_Work item_
For this exercise, retype all the data exactly and exclude every image.

Hardware design source data:

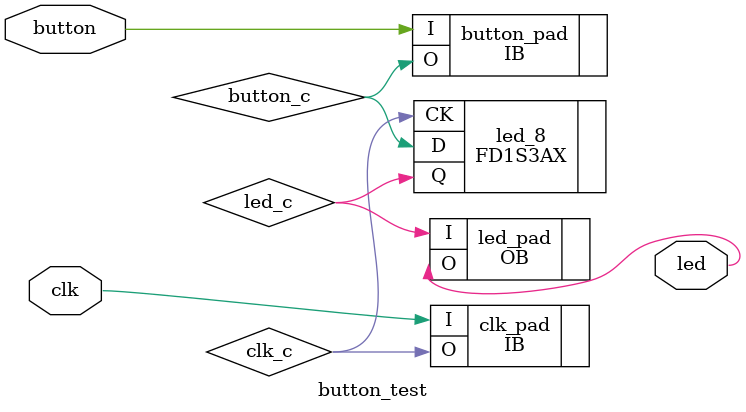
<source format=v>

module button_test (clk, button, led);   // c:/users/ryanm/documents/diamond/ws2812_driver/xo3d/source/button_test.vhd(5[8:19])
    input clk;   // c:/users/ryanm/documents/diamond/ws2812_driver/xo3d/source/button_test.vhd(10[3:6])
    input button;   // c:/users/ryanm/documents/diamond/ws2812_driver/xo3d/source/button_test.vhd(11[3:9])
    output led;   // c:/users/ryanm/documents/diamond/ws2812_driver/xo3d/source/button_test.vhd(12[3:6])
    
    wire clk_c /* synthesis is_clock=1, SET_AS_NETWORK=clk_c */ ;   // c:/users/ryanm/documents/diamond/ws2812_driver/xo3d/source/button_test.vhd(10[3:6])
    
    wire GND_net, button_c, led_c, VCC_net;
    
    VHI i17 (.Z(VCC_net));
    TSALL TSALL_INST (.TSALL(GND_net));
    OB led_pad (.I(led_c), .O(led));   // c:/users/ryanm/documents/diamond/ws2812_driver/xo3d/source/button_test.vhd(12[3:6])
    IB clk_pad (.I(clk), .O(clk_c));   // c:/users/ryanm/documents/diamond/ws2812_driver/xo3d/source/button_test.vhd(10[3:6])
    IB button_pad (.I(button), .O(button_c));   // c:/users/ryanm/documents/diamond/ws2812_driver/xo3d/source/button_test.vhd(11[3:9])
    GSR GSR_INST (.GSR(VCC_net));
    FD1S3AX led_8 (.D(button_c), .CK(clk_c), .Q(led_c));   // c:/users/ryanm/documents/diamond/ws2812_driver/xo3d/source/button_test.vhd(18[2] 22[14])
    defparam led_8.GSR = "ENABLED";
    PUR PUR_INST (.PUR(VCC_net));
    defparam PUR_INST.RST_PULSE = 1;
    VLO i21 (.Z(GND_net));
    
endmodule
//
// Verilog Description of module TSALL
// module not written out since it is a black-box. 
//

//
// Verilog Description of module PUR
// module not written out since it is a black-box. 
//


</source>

_Result of this task_
<source format=v>

module button_test (clk, button, led);   // c:/users/ryanm/documents/diamond/ws2812_driver/xo3d/source/button_test.vhd(5[8:19])
    input clk;   // c:/users/ryanm/documents/diamond/ws2812_driver/xo3d/source/button_test.vhd(10[3:6])
    input button;   // c:/users/ryanm/documents/diamond/ws2812_driver/xo3d/source/button_test.vhd(11[3:9])
    output led;   // c:/users/ryanm/documents/diamond/ws2812_driver/xo3d/source/button_test.vhd(12[3:6])
    
    wire clk_c /* synthesis is_clock=1, SET_AS_NETWORK=clk_c */ ;   // c:/users/ryanm/documents/diamond/ws2812_driver/xo3d/source/button_test.vhd(10[3:6])
    
    wire GND_net, button_c, led_c, VCC_net;
    
    VHI i17 (.Z(VCC_net));
    TSALL TSALL_INST (.TSALL(GND_net));
    OB led_pad (.I(led_c), .O(led));   // c:/users/ryanm/documents/diamond/ws2812_driver/xo3d/source/button_test.vhd(12[3:6])
    IB clk_pad (.I(clk), .O(clk_c));   // c:/users/ryanm/documents/diamond/ws2812_driver/xo3d/source/button_test.vhd(10[3:6])
    IB button_pad (.I(button), .O(button_c));   // c:/users/ryanm/documents/diamond/ws2812_driver/xo3d/source/button_test.vhd(11[3:9])
    GSR GSR_INST (.GSR(VCC_net));
    FD1S3AX led_8 (.D(button_c), .CK(clk_c), .Q(led_c));   // c:/users/ryanm/documents/diamond/ws2812_driver/xo3d/source/button_test.vhd(18[2] 22[14])
    defparam led_8.GSR = "ENABLED";
    PUR PUR_INST (.PUR(VCC_net));
    defparam PUR_INST.RST_PULSE = 1;
    VLO i21 (.Z(GND_net));
    
endmodule
//
// Verilog Description of module TSALL
// module not written out since it is a black-box. 
//

//
// Verilog Description of module PUR
// module not written out since it is a black-box. 
//


</source>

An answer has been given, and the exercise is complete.